Esaminando l’ordinanza impugnata, risulta evidente che la Corte di merito non ha assimilato il tossicodipendente allo spacciatore, come sostenuto in ricorso, e certamente, se lo avesse fatto, il provvedimento si sarebbe dovuto annullare, non spettando al giudice della riparazione di riformulare giudizi sulla ormai acclarata innocenza del ricorrente.

La Corte territoriale ha, invece, preso in considerazione vari elementi risultanti dal procedimento penale, che, pur se non idonei ad una declaratoria di condanna, avevano dato causa all’applicazione della misura restrittiva della libertà personale, e cioè: lo stato di tossicodipendenza del ricorrente; il possesso di sostanza stupefacente in luogo pubblico; il confezionamento in tre dosi dell’eroina; il quantitativo corrispondente a sette dosi con effetto drogante; la circostanza che il Grottola si era recato con tali dosi di eroina in un luogo “ritrovo abituale di spacciatori e tossicodipendenti”.

Tali concrete circostanze hanno indubbiamente dato causa al provvedimento restrittivo e concretano una condotta altamente imprudente, che legittimamente può ingenerare in chi deve decidere sulla richiesta cautelare del Pm la convinzione che sussistano gravi indizi di colpevolezza a norma dell’art. 273 c.p.p.

L’esito del giudizio penale non è (e non potrebbe essere) scalfito dalle puntuali osservazioni della Corte di Appello di Salerno con l’ordinanza impugnata, avendo il giudice di merito ricostruito, in base alle risultanze del procedimento penale, la situazione di fatto con riferimento limitato al provvedimento restrittivo, e non alla sentenza, valutazione interpretativa che non solo gli spettava, ma alla quale era obbligato per la verifica dei presupposti per il riconoscimento del diritto alla riparazione per ingiusta detenzione, ai sensi dell’art. 314 c.p.p.

In conclusione, il mero stato di tossicodipendenza, senza altre circostanze concrete aggiuntive, non può configurare il dolo o la colpa grave, quali cause di esclusione del diritto alla riparazione per l’ingiusta detenzione, a norma dell’art. 314, comma 1, c.p.p.

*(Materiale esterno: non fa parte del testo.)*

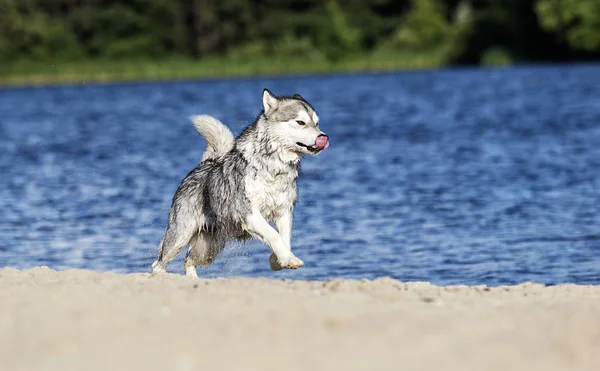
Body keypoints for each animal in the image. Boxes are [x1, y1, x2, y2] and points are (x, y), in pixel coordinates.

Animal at [150, 89, 328, 276]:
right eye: (300, 122)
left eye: (317, 123)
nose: (323, 137)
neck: (273, 167)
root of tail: (205, 163)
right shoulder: (249, 212)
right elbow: (273, 235)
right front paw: (288, 259)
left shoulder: (284, 210)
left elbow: (284, 238)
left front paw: (279, 260)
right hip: (180, 236)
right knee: (158, 264)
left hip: (208, 248)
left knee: (188, 259)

Non è, poi, possibile un’individuazione astratta dei comportamenti del tossicodipendente che possano configurare quanto meno la colpa grave, ma ben può il giudice valutare il materiale probatorio acquisito nel procedimento penale, al solo fine di individuare la sussistenza o meno dei presupposti per il diritto alla riparazione, con riferimento al provvedimento restrittivo della libertà personale.

Infine, la frequentazione da parte del tossicodipendente di ambienti “ritrovo” di spacciatori e di altri tossicodipendenti in possesso di sostanza stupefacente confezionata in dosi e in quantitativo non trascurabile, consente di configurare la “colpa grave” prevista dall’art. 314, comma 1, c.p.p. per l’esclusione del diritto alla riparazione, essendosi così realizzata una condotta che ha dato causa alla custodia cautelare subita.

Il ricorso viene, quindi, rigettato con conseguente condanna del ricorrente al pagamento delle spese processuali, ai sensi dell’art. 616 c.p.p.

P.Q.M.

La Corte rigetta il ricorso e condanna il ricorrente al pagamento delle spese processuali.